Networking & Protocols
QUIC internals: prove it on the wire
Reading about QUIC is not the same as watching a connection survive a network change in a packet capture. Stand up a real HTTP/3 server, prove each headline claim of the unit on the wire, then measure the CPU bill — so the deployment decision is grounded in your own numbers, not the marketing.
Turn the unit’s mental model into evidence: capture and read a 1-RTT handshake, demonstrate stream independence under loss, watch a connection migrate across an IP change, expose the 0-RTT replay risk, and measure QUIC’s CPU cost versus TCP on a fast link — then write the deployment call.
Run an HTTP/3 (QUIC) server and a TCP/HTTP-2 baseline, and produce a wire-evidence report that demonstrates the unit's five core mechanisms and quantifies QUIC's CPU-vs-latency tradeoff — every claim backed by a capture, a trace, or a measurement.
- An annotated handshake artifact (qlog or trace) showing QUIC at 1 RTT and TCP+TLS at 2 RTT to first application byte, with the round trips marked.
- A loss-injection comparison: a trace or metric proving QUIC stalls only the lost stream while HTTP/2 stalls all streams under the same loss, with the per-stream stall times reported.
- A migration capture showing one Connection ID across two source addresses plus the PATH_CHALLENGE/PATH_RESPONSE pair, and confirmation that no re-handshake occurred.
- A before/after for the 0-RTT defense: the replayed request executing twice without the guard, and rejected (or 425 Too Early) with it.
- A CPU-vs-goodput table: QUIC and TCP at the same bitrate, QUIC with and without UDP GSO, with the per-byte CPU overhead and the GSO recovery stated as percentages.

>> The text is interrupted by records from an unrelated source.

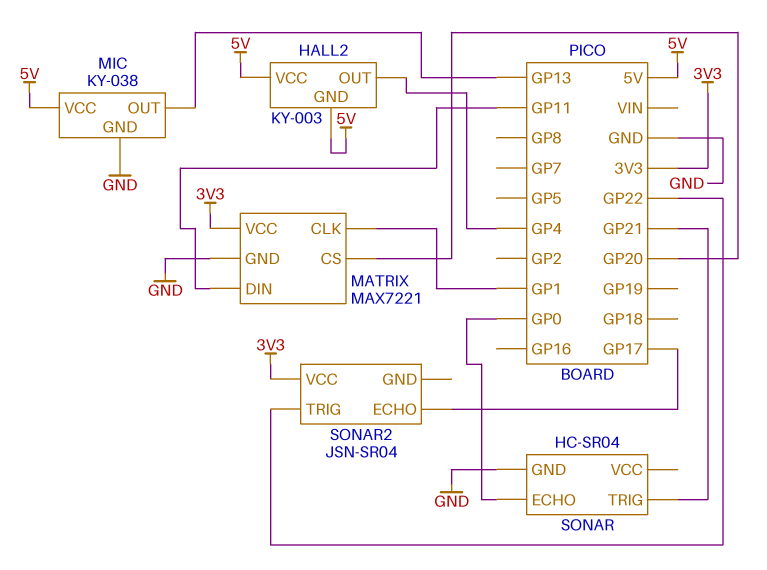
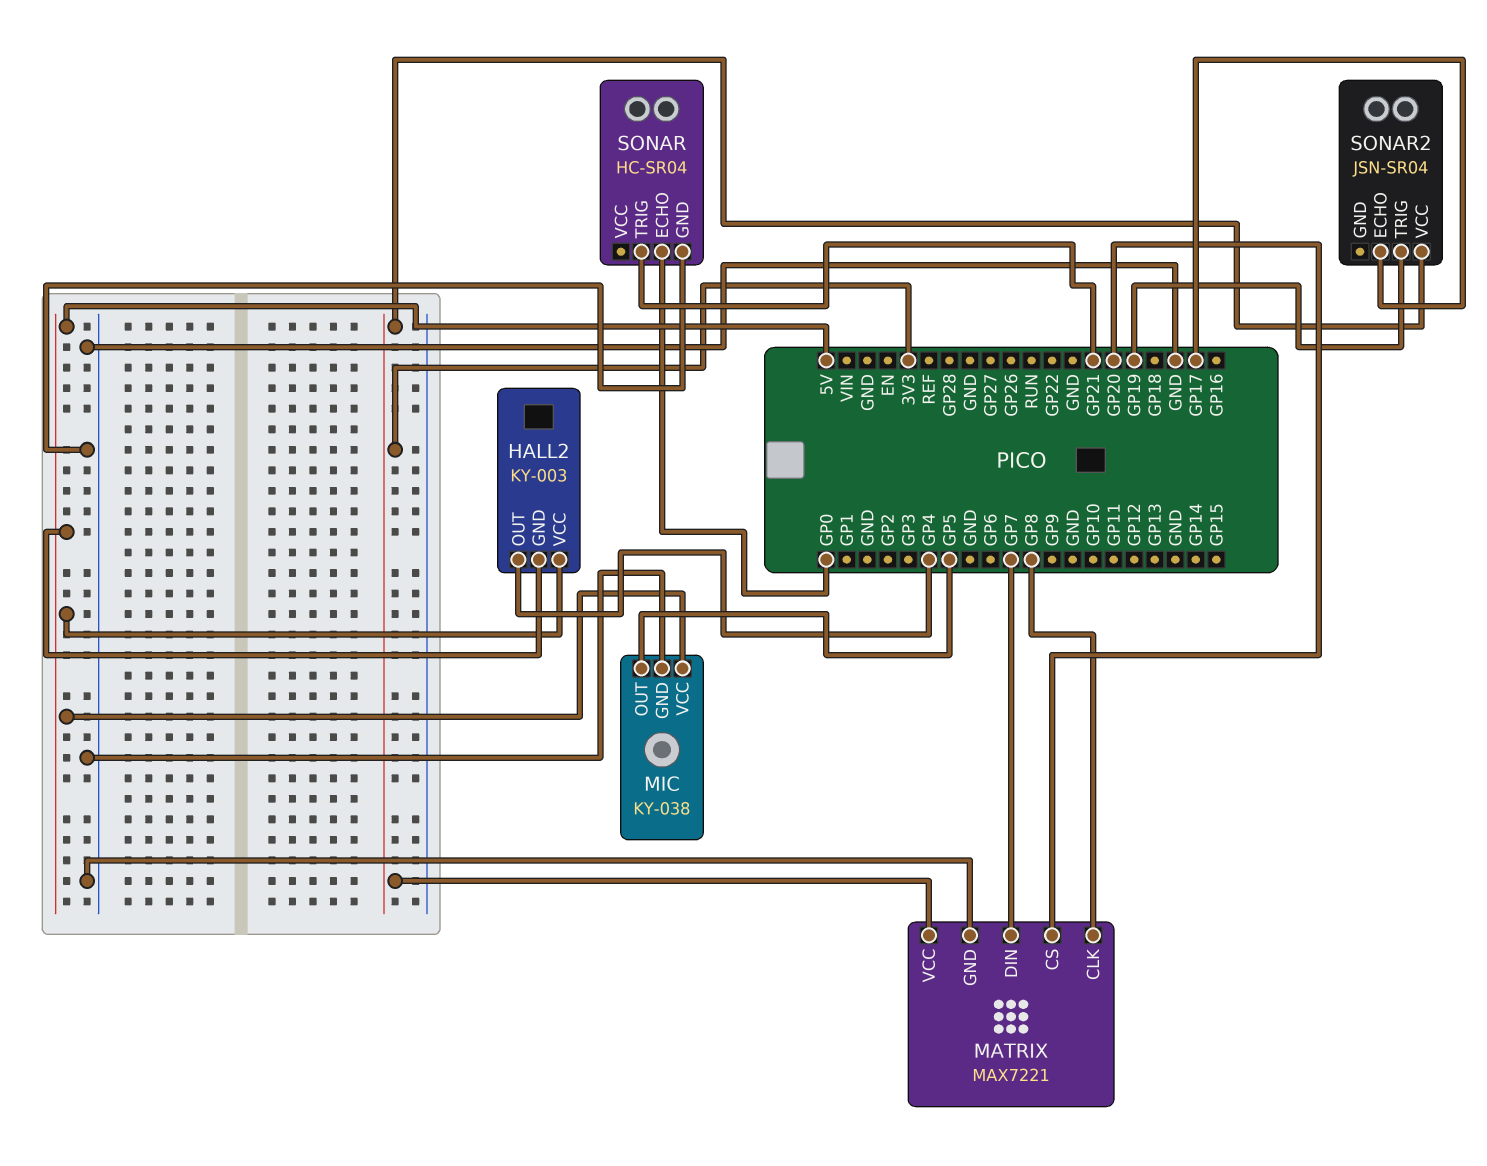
MATRIX pin CLK: GP1 -> GP8
MATRIX pin DIN: GP11 -> GP7
MIC pin OUT: GP13 -> GP5
SONAR2 pin TRIG: GP22 -> GP19

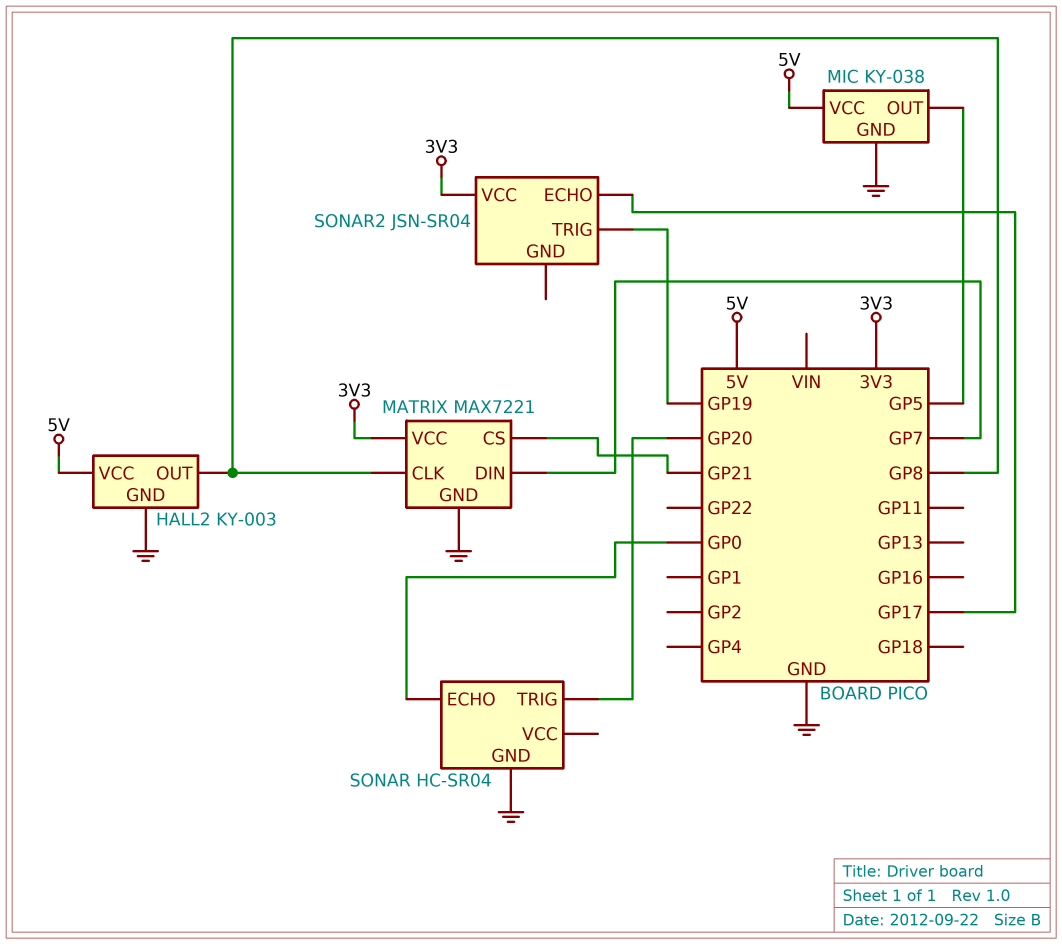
HALL2 pin GND: 5V -> GND
HALL2 pin OUT: GP4 -> GP8
MATRIX pin CS: GP20 -> GP21
SONAR pin TRIG: GP21 -> GP20

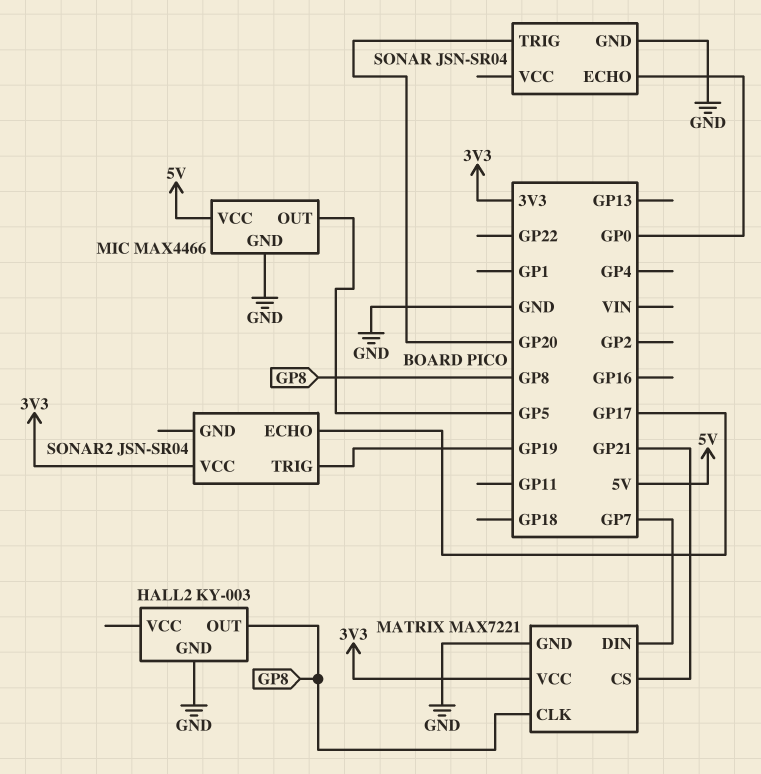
HALL2 pin VCC: 5V -> none
MIC: KY-038 -> MAX4466
SONAR: HC-SR04 -> JSN-SR04

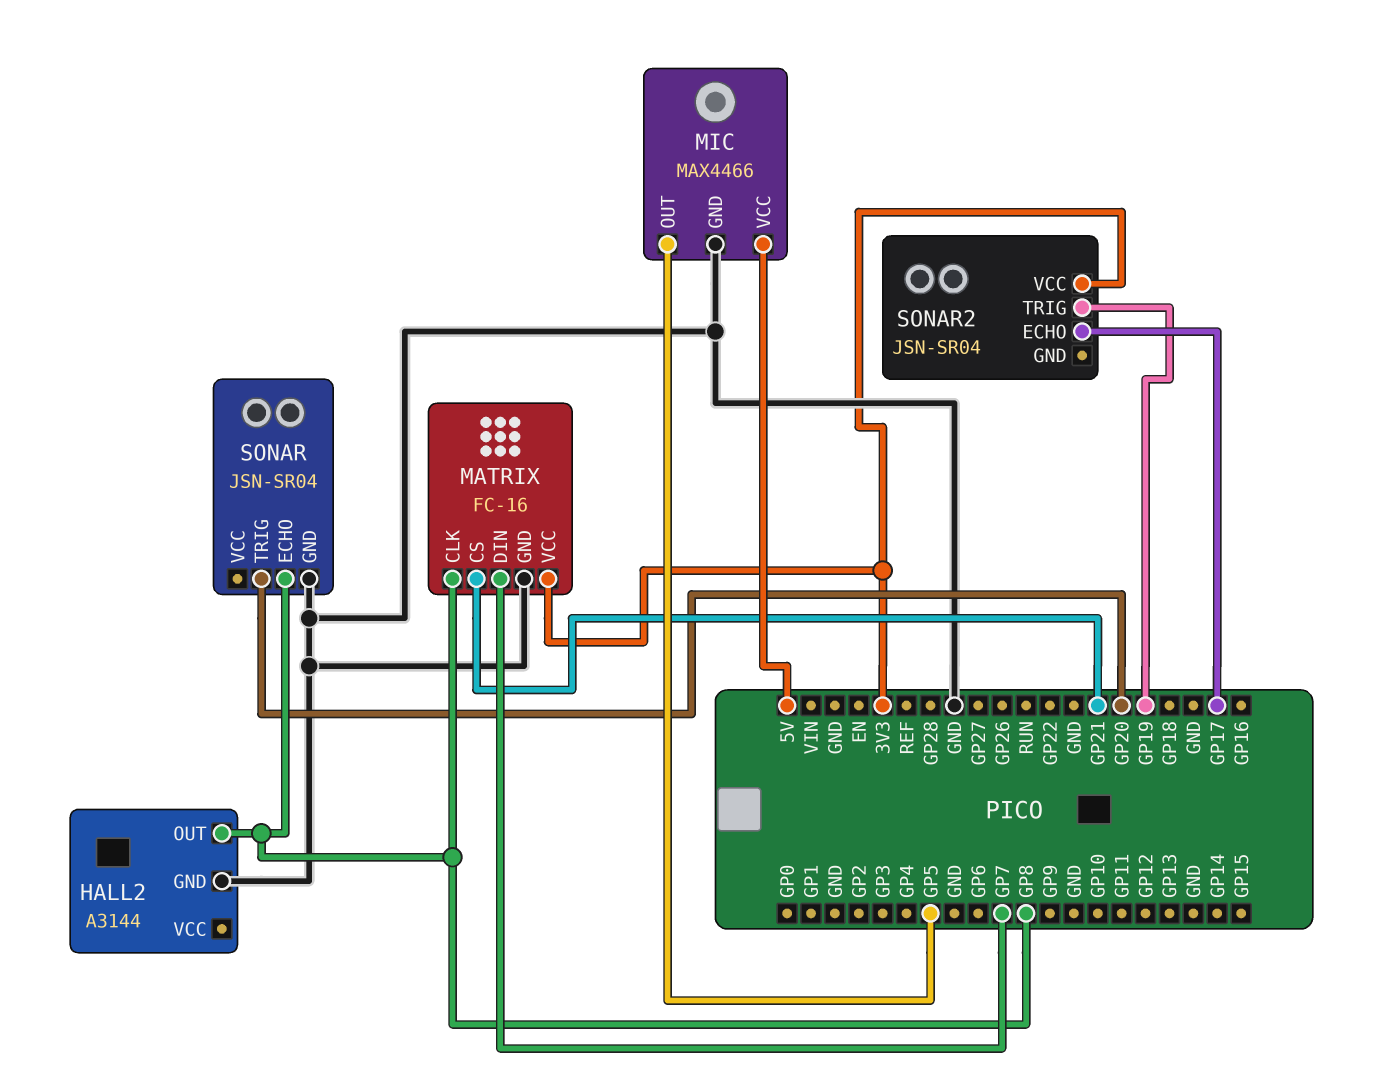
HALL2: KY-003 -> A3144
MATRIX: MAX7221 -> FC-16
SONAR pin ECHO: GP0 -> GP8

- A one-page deployment recommendation naming which paths (WAN/mobile vs fast LAN) should run QUIC versus TCP, justified by your own handshake, loss, and CPU numbers.
- Swap the congestion controller (NewReno → CUBIC → BBR) on the QUIC server and compare goodput and tail latency under the same injected loss, illustrating why pluggable CC makes cross-stack benchmarks unfair.
- Build a small observability layer: parse qlog into the four signals a network team lost when packets went opaque (per-stream request counts, RTT, loss rate, fallback rate) and show it reconstructs what tcpdump no longer can.
- Rotate Connection IDs (NEW_CONNECTION_ID) on migration and confirm in the capture that an on-path observer cannot link the pre- and post-migration identities.
- Add an anti-amplification probe: send a spoofed-source Initial smaller than 1200 bytes and confirm the server refuses to over-respond, then verify it honors the 3x budget to an unvalidated address.
This is how QUIC stops being abstract: you watch the 1-RTT handshake, see one stream stall while others flow, capture a connection surviving an IP change, and trip the 0-RTT replay yourself before fixing it — then you put a number on the CPU bill and write the deployment call. Doing it once on the wire turns the unit’s claims into things you have verified rather than read, which is exactly the posture you need when the production decision lands on your desk.